Problem requirements
Your answer should consist of the lines in the data below that contain "timescale".

· · · · · · ·

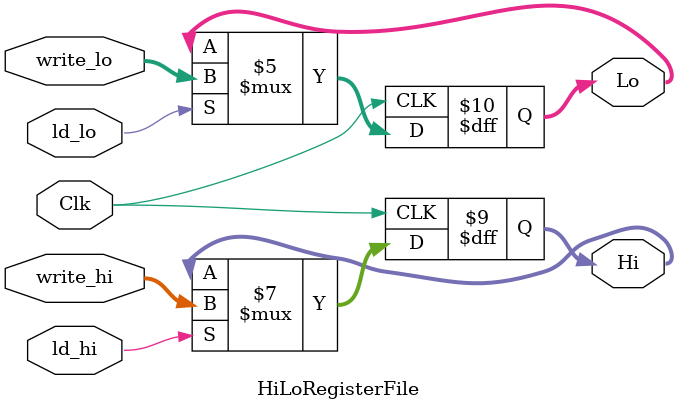
<source format=v>
`timescale 1ns / 1ps


module HiLoRegisterFile(Clk, write_lo, write_hi, ld_lo, ld_hi, Hi, Lo);  // do we want read_en?
    input Clk;
    input [31:0] write_lo, write_hi;
    input ld_lo, ld_hi;
    output reg [31:0] Hi, Lo;
    
    initial begin
        Hi <= 32'h00000000;
        Lo <= 32'h00000000;
    end
    
    always@(posedge Clk) begin
        if (ld_hi == 1)
            Hi <= write_hi;
        if (ld_lo == 1)
            Lo <= write_lo;
    end
    
    
endmodule

</source>
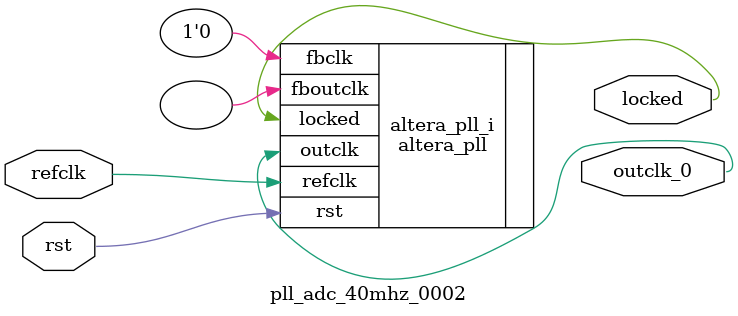
<source format=v>
`timescale 1ns/10ps
module  pll_adc_40mhz_0002(

	// interface 'refclk'
	input wire refclk,

	// interface 'reset'
	input wire rst,

	// interface 'outclk0'
	output wire outclk_0,

	// interface 'locked'
	output wire locked
);

	altera_pll #(
		.fractional_vco_multiplier("false"),
		.reference_clock_frequency("50.0 MHz"),
		.operation_mode("direct"),
		.number_of_clocks(1),
		.output_clock_frequency0("40.000000 MHz"),
		.phase_shift0("0 ps"),
		.duty_cycle0(50),
		.output_clock_frequency1("0 MHz"),
		.phase_shift1("0 ps"),
		.duty_cycle1(50),
		.output_clock_frequency2("0 MHz"),
		.phase_shift2("0 ps"),
		.duty_cycle2(50),
		.output_clock_frequency3("0 MHz"),
		.phase_shift3("0 ps"),
		.duty_cycle3(50),
		.output_clock_frequency4("0 MHz"),
		.phase_shift4("0 ps"),
		.duty_cycle4(50),
		.output_clock_frequency5("0 MHz"),
		.phase_shift5("0 ps"),
		.duty_cycle5(50),
		.output_clock_frequency6("0 MHz"),
		.phase_shift6("0 ps"),
		.duty_cycle6(50),
		.output_clock_frequency7("0 MHz"),
		.phase_shift7("0 ps"),
		.duty_cycle7(50),
		.output_clock_frequency8("0 MHz"),
		.phase_shift8("0 ps"),
		.duty_cycle8(50),
		.output_clock_frequency9("0 MHz"),
		.phase_shift9("0 ps"),
		.duty_cycle9(50),
		.output_clock_frequency10("0 MHz"),
		.phase_shift10("0 ps"),
		.duty_cycle10(50),
		.output_clock_frequency11("0 MHz"),
		.phase_shift11("0 ps"),
		.duty_cycle11(50),
		.output_clock_frequency12("0 MHz"),
		.phase_shift12("0 ps"),
		.duty_cycle12(50),
		.output_clock_frequency13("0 MHz"),
		.phase_shift13("0 ps"),
		.duty_cycle13(50),
		.output_clock_frequency14("0 MHz"),
		.phase_shift14("0 ps"),
		.duty_cycle14(50),
		.output_clock_frequency15("0 MHz"),
		.phase_shift15("0 ps"),
		.duty_cycle15(50),
		.output_clock_frequency16("0 MHz"),
		.phase_shift16("0 ps"),
		.duty_cycle16(50),
		.output_clock_frequency17("0 MHz"),
		.phase_shift17("0 ps"),
		.duty_cycle17(50),
		.pll_type("General"),
		.pll_subtype("General")
	) altera_pll_i (
		.rst	(rst),
		.outclk	({outclk_0}),
		.locked	(locked),
		.fboutclk	( ),
		.fbclk	(1'b0),
		.refclk	(refclk)
	);
endmodule


</source>
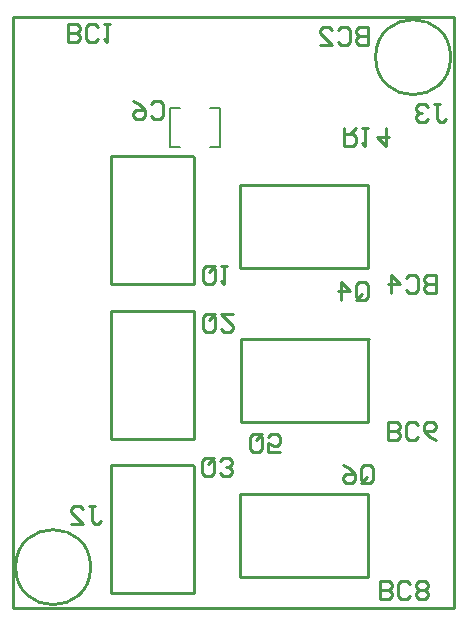
<source format=gbo>
G04 Layer_Color=32896*
%FSAX24Y24*%
%MOIN*%
G70*
G01*
G75*
%ADD16C,0.0100*%
%ADD43C,0.0060*%
D16*
X002750Y001500D02*
G03*
X002750Y001500I-001250J000000D01*
G01*
X014750Y018500D02*
G03*
X014750Y018500I-001250J000000D01*
G01*
X003422Y010941D02*
Y015193D01*
X006178D01*
X006200Y010938D02*
Y015188D01*
X003422Y010941D02*
X006178D01*
X003422Y005788D02*
Y010040D01*
X006178D01*
X006200Y005786D02*
Y010036D01*
X003422Y005788D02*
X006178D01*
X003422Y000641D02*
Y004893D01*
X006178D01*
X006200Y000638D02*
Y004888D01*
X003422Y000641D02*
X006178D01*
X007746Y011472D02*
X011998D01*
X007746D02*
Y014228D01*
X007750Y014250D02*
X012000D01*
X011998Y011472D02*
Y014228D01*
X007760Y006322D02*
X012012D01*
X007760D02*
Y009078D01*
X007764Y009100D02*
X012014D01*
X012012Y006322D02*
Y009078D01*
X007746Y001172D02*
X011998D01*
X007746D02*
Y003928D01*
X007750Y003950D02*
X012000D01*
X011998Y001172D02*
Y003928D01*
X014850Y000150D02*
Y019850D01*
X000150Y000150D02*
X014850D01*
X000150D02*
Y019850D01*
X014850D01*
X014200Y016950D02*
X014400D01*
X014300D01*
Y016450D01*
X014400Y016350D01*
X014500D01*
X014600Y016450D01*
X014000Y016850D02*
X013900Y016950D01*
X013700D01*
X013600Y016850D01*
Y016750D01*
X013700Y016650D01*
X013800D01*
X013700D01*
X013600Y016550D01*
Y016450D01*
X013700Y016350D01*
X013900D01*
X014000Y016450D01*
X002700Y003550D02*
X002900D01*
X002800D01*
Y003050D01*
X002900Y002950D01*
X003000D01*
X003100Y003050D01*
X002100Y002950D02*
X002500D01*
X002100Y003350D01*
Y003450D01*
X002200Y003550D01*
X002400D01*
X002500Y003450D01*
X011200Y016150D02*
Y015550D01*
X011500D01*
X011600Y015650D01*
Y015850D01*
X011500Y015950D01*
X011200D01*
X011400D02*
X011600Y016150D01*
X011800D02*
X012000D01*
X011900D01*
Y015550D01*
X011800Y015650D01*
X012600Y016150D02*
Y015550D01*
X012300Y015850D01*
X012700D01*
X014250Y011250D02*
Y010650D01*
X013950D01*
X013850Y010750D01*
Y010850D01*
X013950Y010950D01*
X014250D01*
X013950D01*
X013850Y011050D01*
Y011150D01*
X013950Y011250D01*
X014250D01*
X013250Y011150D02*
X013350Y011250D01*
X013550D01*
X013650Y011150D01*
Y010750D01*
X013550Y010650D01*
X013350D01*
X013250Y010750D01*
X012750Y010650D02*
Y011250D01*
X013050Y010950D01*
X012651D01*
X012000Y019500D02*
Y018900D01*
X011700D01*
X011600Y019000D01*
Y019100D01*
X011700Y019200D01*
X012000D01*
X011700D01*
X011600Y019300D01*
Y019400D01*
X011700Y019500D01*
X012000D01*
X011000Y019400D02*
X011100Y019500D01*
X011300D01*
X011400Y019400D01*
Y019000D01*
X011300Y018900D01*
X011100D01*
X011000Y019000D01*
X010401Y018900D02*
X010800D01*
X010401Y019300D01*
Y019400D01*
X010500Y019500D01*
X010700D01*
X010800Y019400D01*
X002000Y019000D02*
Y019600D01*
X002300D01*
X002400Y019500D01*
Y019400D01*
X002300Y019300D01*
X002000D01*
X002300D01*
X002400Y019200D01*
Y019100D01*
X002300Y019000D01*
X002000D01*
X003000Y019100D02*
X002900Y019000D01*
X002700D01*
X002600Y019100D01*
Y019500D01*
X002700Y019600D01*
X002900D01*
X003000Y019500D01*
X003200Y019600D02*
X003400D01*
X003300D01*
Y019000D01*
X003200Y019100D01*
X011750Y004400D02*
Y004800D01*
X011850Y004900D01*
X012050D01*
X012150Y004800D01*
Y004400D01*
X012050Y004300D01*
X011850D01*
X011950Y004500D02*
X011750Y004300D01*
X011850D02*
X011750Y004400D01*
X011150Y004900D02*
X011350Y004800D01*
X011550Y004600D01*
Y004400D01*
X011450Y004300D01*
X011250D01*
X011150Y004400D01*
Y004500D01*
X011250Y004600D01*
X011550D01*
X008450Y005850D02*
Y005450D01*
X008350Y005350D01*
X008150D01*
X008050Y005450D01*
Y005850D01*
X008150Y005950D01*
X008350D01*
X008250Y005750D02*
X008450Y005950D01*
X008350D02*
X008450Y005850D01*
X009050Y005350D02*
X008650D01*
Y005650D01*
X008850Y005550D01*
X008950D01*
X009050Y005650D01*
Y005850D01*
X008950Y005950D01*
X008750D01*
X008650Y005850D01*
X011600Y010500D02*
Y010900D01*
X011700Y011000D01*
X011900D01*
X012000Y010900D01*
Y010500D01*
X011900Y010400D01*
X011700D01*
X011800Y010600D02*
X011600Y010400D01*
X011700D02*
X011600Y010500D01*
X011100Y010400D02*
Y011000D01*
X011400Y010700D01*
X011000D01*
X006850Y005050D02*
Y004650D01*
X006750Y004550D01*
X006550D01*
X006450Y004650D01*
Y005050D01*
X006550Y005150D01*
X006750D01*
X006650Y004950D02*
X006850Y005150D01*
X006750D02*
X006850Y005050D01*
X007050Y004650D02*
X007150Y004550D01*
X007350D01*
X007450Y004650D01*
Y004750D01*
X007350Y004850D01*
X007250D01*
X007350D01*
X007450Y004950D01*
Y005050D01*
X007350Y005150D01*
X007150D01*
X007050Y005050D01*
X006900Y009850D02*
Y009450D01*
X006800Y009350D01*
X006600D01*
X006500Y009450D01*
Y009850D01*
X006600Y009950D01*
X006800D01*
X006700Y009750D02*
X006900Y009950D01*
X006800D02*
X006900Y009850D01*
X007500Y009950D02*
X007100D01*
X007500Y009550D01*
Y009450D01*
X007400Y009350D01*
X007200D01*
X007100Y009450D01*
X006900Y011450D02*
Y011050D01*
X006800Y010950D01*
X006600D01*
X006500Y011050D01*
Y011450D01*
X006600Y011550D01*
X006800D01*
X006700Y011350D02*
X006900Y011550D01*
X006800D02*
X006900Y011450D01*
X007100Y011550D02*
X007300D01*
X007200D01*
Y010950D01*
X007100Y011050D01*
X012650Y005750D02*
Y006350D01*
X012950D01*
X013050Y006250D01*
Y006150D01*
X012950Y006050D01*
X012650D01*
X012950D01*
X013050Y005950D01*
Y005850D01*
X012950Y005750D01*
X012650D01*
X013650Y005850D02*
X013550Y005750D01*
X013350D01*
X013250Y005850D01*
Y006250D01*
X013350Y006350D01*
X013550D01*
X013650Y006250D01*
X014249Y005750D02*
X014050Y005850D01*
X013850Y006050D01*
Y006250D01*
X013950Y006350D01*
X014150D01*
X014249Y006250D01*
Y006150D01*
X014150Y006050D01*
X013850D01*
X012400Y000450D02*
Y001050D01*
X012700D01*
X012800Y000950D01*
Y000850D01*
X012700Y000750D01*
X012400D01*
X012700D01*
X012800Y000650D01*
Y000550D01*
X012700Y000450D01*
X012400D01*
X013400Y000550D02*
X013300Y000450D01*
X013100D01*
X013000Y000550D01*
Y000950D01*
X013100Y001050D01*
X013300D01*
X013400Y000950D01*
X013600Y000550D02*
X013700Y000450D01*
X013900D01*
X013999Y000550D01*
Y000650D01*
X013900Y000750D01*
X013999Y000850D01*
Y000950D01*
X013900Y001050D01*
X013700D01*
X013600Y000950D01*
Y000850D01*
X013700Y000750D01*
X013600Y000650D01*
Y000550D01*
X013700Y000750D02*
X013900D01*
X004750Y016950D02*
X004850Y017050D01*
X005050D01*
X005150Y016950D01*
Y016550D01*
X005050Y016450D01*
X004850D01*
X004750Y016550D01*
X004150Y017050D02*
X004350Y016950D01*
X004550Y016750D01*
Y016550D01*
X004450Y016450D01*
X004250D01*
X004150Y016550D01*
Y016650D01*
X004250Y016750D01*
X004550D01*
D43*
X006721Y015496D02*
X007056D01*
X005402Y015489D02*
X005737D01*
X005402D02*
Y016811D01*
X005737D01*
X007056Y015496D02*
Y016807D01*
X007052Y016811D02*
X007056Y016807D01*
X006721Y016811D02*
X007052D01*
M02*

</source>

· · · · · · ·

Task response
`timescale 1ns / 1ps
`timescale 1ns/10ps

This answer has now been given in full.